Throwing out religion would be like throwing out folk medicine - you lose all the traditional knowledge about which plants are good for what. In both cases, it's best to squeeze out the cultural juices before consigning to the dustbin of history.

Comment author: Vladimir_Nesov 23 March 2009 08:15:49PM 5 points [-]

But practicing religion is as disastrous as practicing folk medicine. You may use both as raw material, as better-than-noise source of hypotheses, but not as out-of-the-box applicable techniques.

Comment author: timtyler 23 March 2009 09:02:38PM 3 points [-]

According to most of the studies I have seen, religious people are systematically more healthy than unbelievers. Also, atheists are one of the most distrusted American minority groups, according to a recent survey. "Disastrous" seems like a bit of a curious synopsis in the light of such results.

Comment author: SoullessAutomaton 24 March 2009 11:12:30AM 2 points [-]
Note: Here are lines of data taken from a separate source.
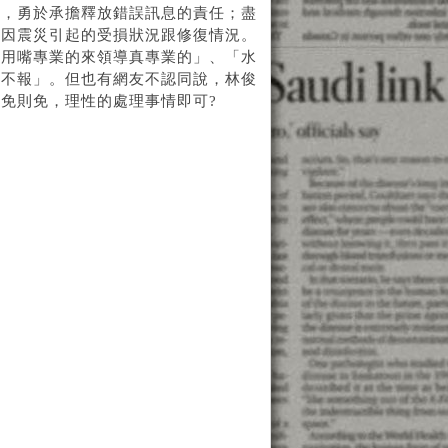
明，勇於承擔釋放錯誤訊息的責任；盡
布因震災引起的受損狀況跟修復情況。
讓用嘴專業的來領導真專業的」、「水
瞞不報」。但也有網友不認同說，林俊
免則免，理性的處理事情即可?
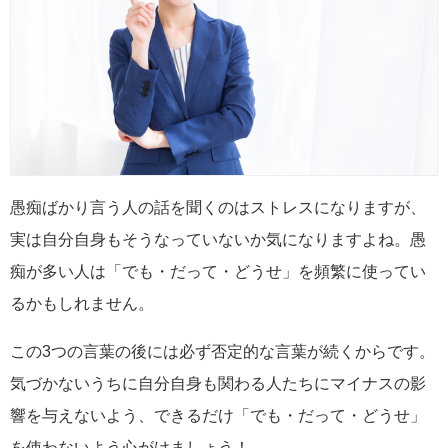
愚痴ばかり言う人の話を聞くのはストレスになりますが、
実は自分自身もそうなっていないか気になりますよね。愚
痴が多い人は「でも・だって・どうせ」を頻繁に使ってい
るかもしれません。
この3つの言葉の後には必ず否定的な言葉が続くからです。
気づかないうちに自分自身も関わる人たちにマイナスの影
響を与えないよう、できるだけ「でも・だって・どうせ」
を使わないよう心がけましょう！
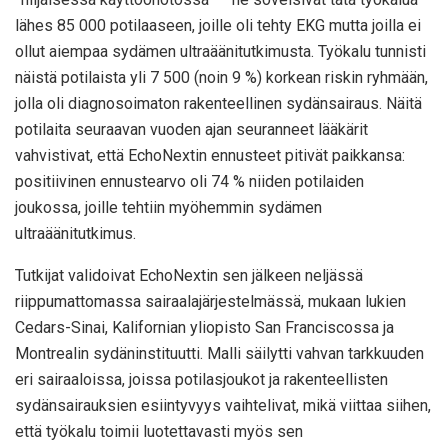
lähes 85 000 potilaaseen, joille oli tehty EKG mutta joilla ei
ollut aiempaa sydämen ultraäänitutkimusta. Työkalu tunnisti
näistä potilaista yli 7 500 (noin 9 %) korkean riskin ryhmään,
jolla oli diagnosoimaton rakenteellinen sydänsairaus. Näitä
potilaita seuraavan vuoden ajan seuranneet lääkärit
vahvistivat, että EchoNextin ennusteet pitivät paikkansa:
positiivinen ennustearvo oli 74 % niiden potilaiden
joukossa, joille tehtiin myöhemmin sydämen
ultraäänitutkimus.
Tutkijat validoivat EchoNextin sen jälkeen neljässä
riippumattomassa sairaalajärjestelmässä, mukaan lukien
Cedars-Sinai, Kalifornian yliopisto San Franciscossa ja
Montrealin sydäninstituutti. Malli säilytti vahvan tarkkuuden
eri sairaaloissa, joissa potilasjoukot ja rakenteellisten
sydänsairauksien esiintyvyys vaihtelivat, mikä viittaa siihen,
että työkalu toimii luotettavasti myös sen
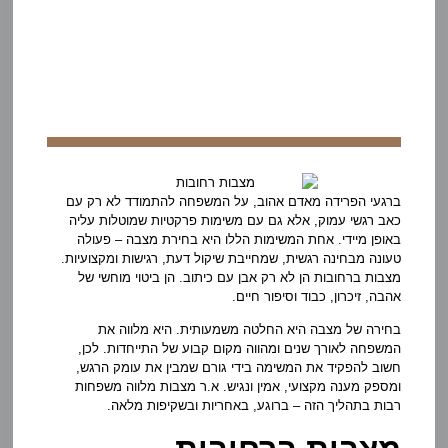
ברגעי הפרידה מאדם אהוב, על המשפחה להתמודד לא רק עם
כאב רגשי עמוק, אלא גם עם משימות פרקטיות שמוטלות עליה
באופן מיידי. אחת המשימות הללו היא בחירת מצבה – פעולה
טעונה מבחינה רגשית, שמחייבת שיקול דעת, רגישות ומקצועיות.
מצבות ברחובות הן לא רק אבן עם כיתוב. הן ביטוי מוחשי של
אהבה, זיכרון, כבוד וסיפור חיים.
בחירה של מצבה היא החלטה משמעותית. היא מלווה את
המשפחה לאורך שנים ומהווה מקום קבוע של התייחדות. לכן,
חשוב להפקיד את המשימה בידי גורם שמבין את עומק הרגש,
ומספק מענה מקצועי, אמין ונגיש. א.ר מצבות מלווה משפחות
רבות בתהליך הזה – ברוגע, באחריות ובשקיפות מלאה.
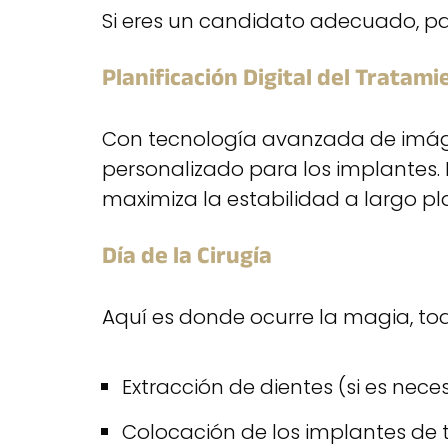
Si eres un candidato adecuado, pas
Planificación Digital del Tratami
Con tecnología avanzada de imáge
personalizado para los implantes.
maximiza la estabilidad a largo pl
Día de la Cirugía
Aquí es donde ocurre la magia, tod
Extracción de dientes (si es nece
Colocación de los implantes de 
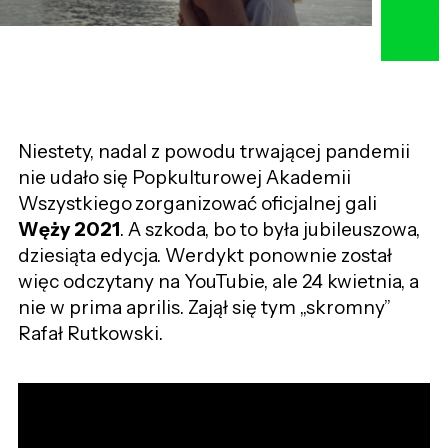
Niestety, nadal z powodu trwającej pandemii
nie udało się Popkulturowej Akademii
Wszystkiego
zorganizować oficjalnej gali
Węży 2021
. A szkoda, bo to była jubileuszowa,
dziesiąta edycja. Werdykt ponownie został
więc odczytany na YouTubie, ale 24 kwietnia, a
nie w prima aprilis. Zajął się tym „skromny”
Rafał Rutkowski.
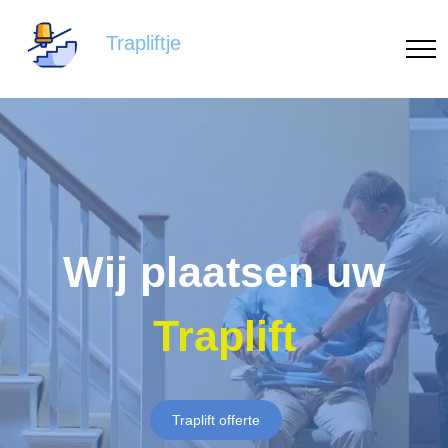
Trapliftje
Wij plaatsen uw
Traplift
Traplift offerte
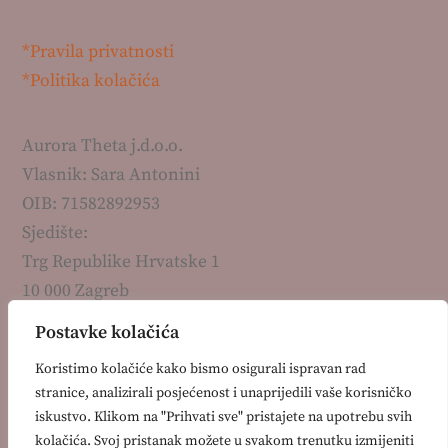
*Pravila privatnosti
*Politika kolačića
Aurora Theta j.d.o.o.
Vlasnik: Sara Antonini
OIB: 71582892953
Sjedište:
Trg Republike Hrvatske 1
10 000 Zagreb
Kontakt:
Postavke kolačića
+385 99 7511 330
Koristimo kolačiće kako bismo osigurali ispravan rad
info@auroratheta.hr
stranice, analizirali posjećenost i unaprijedili vaše korisničko
iskustvo. Klikom na "Prihvati sve" pristajete na upotrebu svih
kolačića. Svoj pristanak možete u svakom trenutku izmijeniti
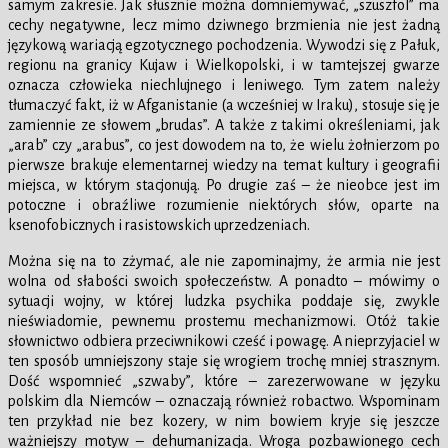
samym zakresie. Jak słusznie można domniemywać, „szuszfol” ma
cechy negatywne, lecz mimo dziwnego brzmienia nie jest żadną
językową wariacją egzotycznego pochodzenia. Wywodzi się z Pałuk,
regionu na granicy Kujaw i Wielkopolski, i w tamtejszej gwarze
oznacza człowieka niechlujnego i leniwego. Tym zatem należy
tłumaczyć fakt, iż w Afganistanie (a wcześniej w Iraku), stosuje się je
zamiennie ze słowem „brudas”. A także z takimi określeniami, jak
„arab” czy „arabus”, co jest dowodem na to, że wielu żołnierzom po
pierwsze brakuje elementarnej wiedzy na temat kultury i geografii
miejsca, w którym stacjonują. Po drugie zaś – że nieobce jest im
potoczne i obraźliwe rozumienie niektórych słów, oparte na
ksenofobicznych i rasistowskich uprzedzeniach.
Można się na to zżymać, ale nie zapominajmy, że armia nie jest
wolna od słabości swoich społeczeństw. A ponadto – mówimy o
sytuacji wojny, w której ludzka psychika poddaje się, zwykle
nieświadomie, pewnemu prostemu mechanizmowi. Otóż takie
słownictwo odbiera przeciwnikowi cześć i powagę. A nieprzyjaciel w
ten sposób umniejszony staje się wrogiem trochę mniej strasznym.
Dość wspomnieć „szwaby”, które – zarezerwowane w języku
polskim dla Niemców – oznaczają również robactwo. Wspominam
ten przykład nie bez kozery, w nim bowiem kryje się jeszcze
ważniejszy motyw – dehumanizacja. Wroga pozbawionego cech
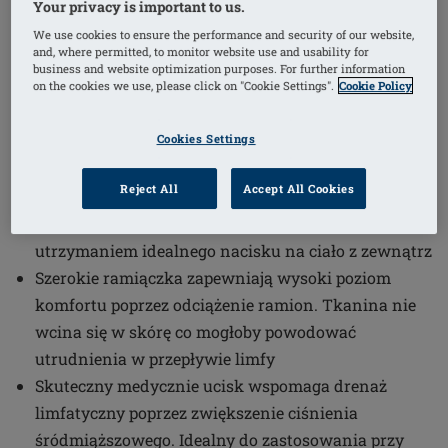
Your privacy is important to us.
We use cookies to ensure the performance and security of our website,
(1)
Numer artykułu: 44816 LymphFlow
and, where permitted, to monitor website use and usability for
SB FC
business and website optimization purposes. For further information
Innowacyjna technologia łączenia gwarantuje
on the cookies we use, please click on "Cookie Settings".
Cookie Policy
płaskie szwy i zapobiega wcinaniu się biustonosza
Cookies Settings
w ciało, nie zakłóca funkcjonowania układu
limfatycznego. Rodzaj materiału w połączeniu z
Reject All
Accept All Cookies
zastosowaną technologią łączenia powoduje
zwiększenie sztywności materiału, co skutkuje
utrzymaniem idealnego nacisku na ciało z zewnątrz
Szerokie ramiączka zapewniają wysoki poziom
komfortu poprzez odciążenie ramion. Tkanina nie
wcina się w skórę co mogłoby powodować
utrudnienia w przepływie limfy
Skuteczny medycznie ucisk wspomaga drenaż
limfatyczny poprzez zwiększenie ciśnienia
śródmiąższowego. Idealny do zastosowania przy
Believing religion is disastrously antithetical to epistemic rationality. Practicing religion is potentially quite useful from an instrumental rationality standpoint.

Comment author: timtyler 24 March 2009 09:10:41PM 3 points [-]

Presumably, epistemic rationality only suffers if you believe untrue things.

The whole idea that religion is concerned with belief is quite a western one. Look at some of the eastern religions, and they are more concerned with what you do and how you live - and do not necessarily place an emphasis on faith.